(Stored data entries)
══════

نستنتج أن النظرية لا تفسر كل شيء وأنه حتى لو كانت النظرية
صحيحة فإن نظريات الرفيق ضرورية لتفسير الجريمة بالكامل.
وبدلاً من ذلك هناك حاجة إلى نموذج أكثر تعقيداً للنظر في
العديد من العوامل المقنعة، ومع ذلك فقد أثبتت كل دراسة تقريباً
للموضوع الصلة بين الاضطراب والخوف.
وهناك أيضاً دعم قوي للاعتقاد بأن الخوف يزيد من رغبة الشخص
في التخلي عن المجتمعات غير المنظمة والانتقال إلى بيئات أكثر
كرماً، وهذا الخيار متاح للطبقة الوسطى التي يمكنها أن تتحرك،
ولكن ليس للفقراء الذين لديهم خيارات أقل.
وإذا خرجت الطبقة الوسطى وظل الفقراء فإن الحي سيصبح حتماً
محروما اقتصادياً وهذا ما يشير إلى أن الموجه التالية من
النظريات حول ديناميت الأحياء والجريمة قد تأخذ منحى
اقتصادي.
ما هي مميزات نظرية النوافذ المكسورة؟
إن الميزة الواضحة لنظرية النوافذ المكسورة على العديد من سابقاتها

══════

▶ [AIM OF THE TASK]: Set down nothing but the lines from the one containing "وإذا خرجت الطبقة" through the end of the entries above, exactly as written, both ends counted.

▶ [RESPONSE FOR THIS EXERCISE]:
وإذا خرجت الطبقة الوسطى وظل الفقراء فإن الحي سيصبح حتماً
محروما اقتصادياً وهذا ما يشير إلى أن الموجه التالية من
النظريات حول ديناميت الأحياء والجريمة قد تأخذ منحى
اقتصادي.
ما هي مميزات نظرية النوافذ المكسورة؟
إن الميزة الواضحة لنظرية النوافذ المكسورة على العديد من سابقاتها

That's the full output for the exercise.